Figure 5: PCB assembly.

Table 3: Electromechanical drive benefits and challenges.

Integration of the electronics and the componentry into the overall mechanical design is a significant challenge. This requires a strong systems-level engineering approach to ensure a robust device at production volumes. Here are some examples (Figure 5) where a motor and printed circuit board assembly (PCBA) must be assembled into the plastic bottom housing of an injector pen. The motor has negative and positive terminals on its undercarriage that are to align with contact pads on the PCBA. This contact will require an interference fit to ensure a robust electrical connection. Both the PCBA and the motor will be heat staked into position using posts in the bottom housing.

For a successful assembly, it is critical to understand the PCBA requirements – namely, the manufacturing tolerances, the cut-out tolerances and the component placement tolerances. Assembly tolerances for placing the PCBA and the motor into the housing are also important. Finally, the moulding tolerances on the plastic housing need to be considered. In a typical project, components will be sourced from multiple suppliers (Figure 5). Systems-level planning and execution are critical to ensure the final device will assemble correctly and function as intended when these components are brought together in the final device.

By adding electronics to the device, there is also additional complexity in testing that will need to be completed on the device to meet stringent electrical safety standards. The firmware development will also need to be managed in conjunction with the PCBA design and validated to ensure it meets requirements.

Chemical Drive

Using the energy created from a chemical reaction can be a novel approach to generating the required injection force for an LVI (Table 4). Some of the advantages to this method include the high energy density achievable in a compact size and the potential to control the reaction to meet your requirements – i.e. a lower initial force to mitigate against high impact on the drug container. However, there are some challenges to this method that will need to be overcome.

BenefitsChallenges
Very high potential power densityForce profiles susceptible
to environmental challenges
Low number of moving partsEnvironmental disposal challenges
No stress / pressure in stored stateDevelopment time (novel technology)

Table 4: Chemical drive benefits and challenges.

When one considers the use of chemical energy, the risk that frequently comes to mind is an out-of-control reaction. This is a very real issue but there are many ways to use the energy from a chemical reaction in a controlled, safe and regulated manner.
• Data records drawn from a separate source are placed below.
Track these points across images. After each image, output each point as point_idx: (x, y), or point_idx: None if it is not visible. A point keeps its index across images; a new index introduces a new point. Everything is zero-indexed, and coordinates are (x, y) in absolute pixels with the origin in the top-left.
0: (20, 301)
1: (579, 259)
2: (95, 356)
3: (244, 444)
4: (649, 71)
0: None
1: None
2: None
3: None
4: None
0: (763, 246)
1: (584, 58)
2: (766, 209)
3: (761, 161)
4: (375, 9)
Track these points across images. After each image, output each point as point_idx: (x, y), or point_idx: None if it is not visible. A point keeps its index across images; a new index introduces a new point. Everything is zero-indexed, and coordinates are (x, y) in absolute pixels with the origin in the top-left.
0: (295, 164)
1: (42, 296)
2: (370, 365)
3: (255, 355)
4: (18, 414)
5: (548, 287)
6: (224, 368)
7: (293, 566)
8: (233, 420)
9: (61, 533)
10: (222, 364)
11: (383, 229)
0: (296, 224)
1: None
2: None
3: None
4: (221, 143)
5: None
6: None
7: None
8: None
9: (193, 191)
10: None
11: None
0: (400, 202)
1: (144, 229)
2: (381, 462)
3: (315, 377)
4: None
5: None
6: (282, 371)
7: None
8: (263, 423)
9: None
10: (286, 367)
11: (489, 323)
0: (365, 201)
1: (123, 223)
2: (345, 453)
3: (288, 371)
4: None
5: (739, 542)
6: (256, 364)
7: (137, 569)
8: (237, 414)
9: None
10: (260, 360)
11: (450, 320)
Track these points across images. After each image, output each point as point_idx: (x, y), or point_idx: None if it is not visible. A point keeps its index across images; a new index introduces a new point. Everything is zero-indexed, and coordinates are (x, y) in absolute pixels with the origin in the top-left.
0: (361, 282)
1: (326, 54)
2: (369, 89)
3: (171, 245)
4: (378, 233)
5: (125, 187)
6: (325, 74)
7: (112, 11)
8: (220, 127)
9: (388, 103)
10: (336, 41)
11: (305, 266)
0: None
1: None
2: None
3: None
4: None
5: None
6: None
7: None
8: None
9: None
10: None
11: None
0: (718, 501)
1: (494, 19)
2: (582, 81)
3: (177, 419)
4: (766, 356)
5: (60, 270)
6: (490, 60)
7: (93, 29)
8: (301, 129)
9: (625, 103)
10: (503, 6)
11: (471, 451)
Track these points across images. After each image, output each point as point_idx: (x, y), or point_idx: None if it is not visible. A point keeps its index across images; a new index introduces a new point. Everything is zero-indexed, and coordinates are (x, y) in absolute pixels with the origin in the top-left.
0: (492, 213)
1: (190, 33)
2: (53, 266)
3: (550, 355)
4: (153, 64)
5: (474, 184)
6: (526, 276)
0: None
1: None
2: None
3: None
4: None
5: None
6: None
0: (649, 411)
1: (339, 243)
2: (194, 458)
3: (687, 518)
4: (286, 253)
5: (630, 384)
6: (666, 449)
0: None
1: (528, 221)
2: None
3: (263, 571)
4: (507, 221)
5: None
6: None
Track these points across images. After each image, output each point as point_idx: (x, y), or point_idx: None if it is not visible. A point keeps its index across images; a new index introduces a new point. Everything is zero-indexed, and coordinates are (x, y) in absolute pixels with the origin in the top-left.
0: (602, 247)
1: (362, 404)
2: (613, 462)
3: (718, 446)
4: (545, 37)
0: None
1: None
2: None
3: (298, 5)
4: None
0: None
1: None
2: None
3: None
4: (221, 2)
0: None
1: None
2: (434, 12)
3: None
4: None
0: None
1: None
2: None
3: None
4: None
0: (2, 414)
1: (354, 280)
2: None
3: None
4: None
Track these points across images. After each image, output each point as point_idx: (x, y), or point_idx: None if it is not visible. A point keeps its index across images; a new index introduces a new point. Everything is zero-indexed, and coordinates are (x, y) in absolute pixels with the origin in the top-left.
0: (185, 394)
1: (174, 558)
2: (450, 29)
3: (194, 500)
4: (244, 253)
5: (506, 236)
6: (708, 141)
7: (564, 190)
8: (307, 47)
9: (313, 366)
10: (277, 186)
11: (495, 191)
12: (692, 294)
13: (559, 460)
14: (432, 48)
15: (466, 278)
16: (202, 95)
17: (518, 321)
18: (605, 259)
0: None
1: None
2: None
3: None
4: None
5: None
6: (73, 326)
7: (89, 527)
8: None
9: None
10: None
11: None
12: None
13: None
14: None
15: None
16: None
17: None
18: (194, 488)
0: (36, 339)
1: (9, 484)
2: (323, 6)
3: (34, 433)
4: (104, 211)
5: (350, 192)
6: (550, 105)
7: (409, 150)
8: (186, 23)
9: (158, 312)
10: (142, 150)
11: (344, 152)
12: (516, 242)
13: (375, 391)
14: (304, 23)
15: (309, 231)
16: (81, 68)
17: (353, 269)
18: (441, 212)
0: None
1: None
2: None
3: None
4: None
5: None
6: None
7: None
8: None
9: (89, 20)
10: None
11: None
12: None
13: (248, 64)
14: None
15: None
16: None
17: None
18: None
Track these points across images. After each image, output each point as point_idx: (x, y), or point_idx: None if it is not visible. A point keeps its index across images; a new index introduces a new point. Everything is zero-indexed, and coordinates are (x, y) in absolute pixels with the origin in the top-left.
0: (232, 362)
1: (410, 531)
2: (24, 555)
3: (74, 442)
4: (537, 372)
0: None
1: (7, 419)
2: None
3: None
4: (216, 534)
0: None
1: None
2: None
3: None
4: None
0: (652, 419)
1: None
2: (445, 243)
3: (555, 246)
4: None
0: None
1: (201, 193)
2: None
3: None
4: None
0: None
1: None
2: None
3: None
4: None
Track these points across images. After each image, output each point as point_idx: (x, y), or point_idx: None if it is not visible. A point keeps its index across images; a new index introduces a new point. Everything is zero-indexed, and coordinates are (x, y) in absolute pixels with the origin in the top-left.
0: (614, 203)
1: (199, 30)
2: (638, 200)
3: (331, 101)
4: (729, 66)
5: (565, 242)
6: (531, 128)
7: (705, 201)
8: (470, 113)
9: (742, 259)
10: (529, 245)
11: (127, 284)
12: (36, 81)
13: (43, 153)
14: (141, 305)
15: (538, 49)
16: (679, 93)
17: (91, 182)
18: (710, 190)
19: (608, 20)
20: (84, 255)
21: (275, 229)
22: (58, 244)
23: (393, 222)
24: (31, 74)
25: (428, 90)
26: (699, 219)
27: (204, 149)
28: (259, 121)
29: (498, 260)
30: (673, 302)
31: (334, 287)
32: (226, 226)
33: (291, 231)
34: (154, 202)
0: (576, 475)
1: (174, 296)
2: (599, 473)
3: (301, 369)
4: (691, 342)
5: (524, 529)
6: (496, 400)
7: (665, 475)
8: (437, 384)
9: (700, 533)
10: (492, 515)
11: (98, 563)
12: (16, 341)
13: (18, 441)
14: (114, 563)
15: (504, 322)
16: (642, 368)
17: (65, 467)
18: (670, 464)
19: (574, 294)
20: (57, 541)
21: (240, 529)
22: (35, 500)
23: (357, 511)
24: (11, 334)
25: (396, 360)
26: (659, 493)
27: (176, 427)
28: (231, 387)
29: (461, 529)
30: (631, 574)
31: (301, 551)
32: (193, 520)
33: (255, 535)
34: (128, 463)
One such possibility is the use of an electric source to stimulate and thus regulate the chemical reaction through electrochemical interactions. This gives greater flexibility to the designer in creating a delivery profile that matches the device requirements. With the addition of a PCBA, programmable delivery profiles can be created to offer greater flexibility as a platform device.

Other possibilities include mechanical pressure release valves to regulate the progression of pressure build-up or bypass mechanisms that attenuate the reaction once it has progressed outside of the desired parameters. This occurs either through the release of a regulator or through reduction of an active component in the reaction.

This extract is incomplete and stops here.